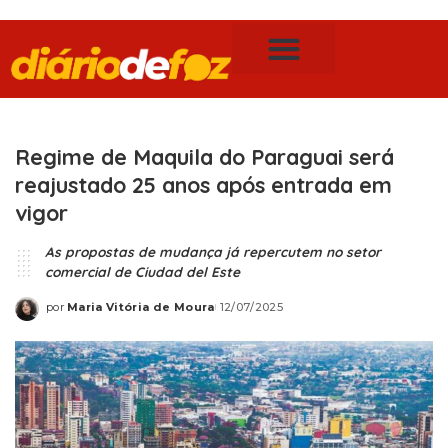
Publicidade Legal
Notícias de Foz do Iguaçu
Regime de Maquila do Paraguai será
reajustado 25 anos após entrada em
vigor
As propostas de mudança já repercutem no setor
comercial de Ciudad del Este
por
Maria Vitória de Moura
12/07/2025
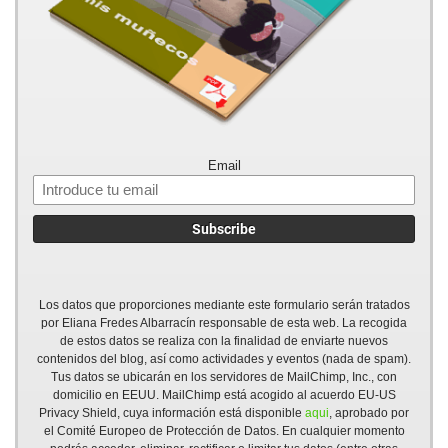
Email
Los datos que proporciones mediante este formulario serán tratados
por Eliana Fredes Albarracín responsable de esta web. La recogida
de estos datos se realiza con la finalidad de enviarte nuevos
contenidos del blog, así como actividades y eventos (nada de spam).
Tus datos se ubicarán en los servidores de MailChimp, Inc., con
domicilio en EEUU. MailChimp está acogido al acuerdo EU-US
Privacy Shield, cuya información está disponible
aqui
, aprobado por
el Comité Europeo de Protección de Datos. En cualquier momento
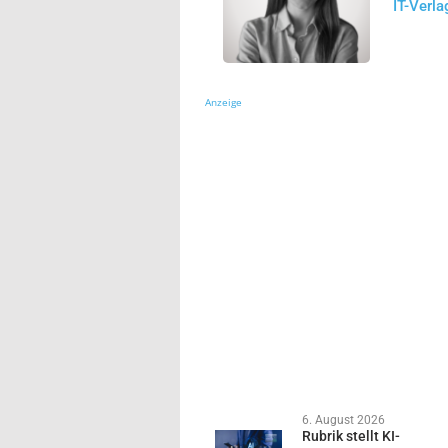
IT-Verla
Anzeige
6. August 2026
Rubrik stellt KI-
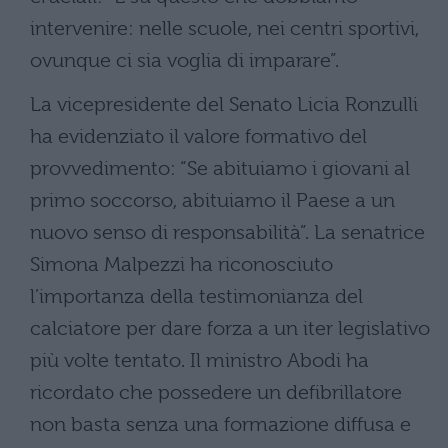
intervenire: nelle scuole, nei centri sportivi,
ovunque ci sia voglia di imparare”.
La vicepresidente del Senato Licia Ronzulli
ha evidenziato il valore formativo del
provvedimento: “Se abituiamo i giovani al
primo soccorso, abituiamo il Paese a un
nuovo senso di responsabilità”. La senatrice
Simona Malpezzi ha riconosciuto
l’importanza della testimonianza del
calciatore per dare forza a un iter legislativo
più volte tentato. Il ministro Abodi ha
ricordato che possedere un defibrillatore
non basta senza una formazione diffusa e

## Work request
Determine how many lines in the entries hold the string "MailChimp". Write only the number.

## Response below
2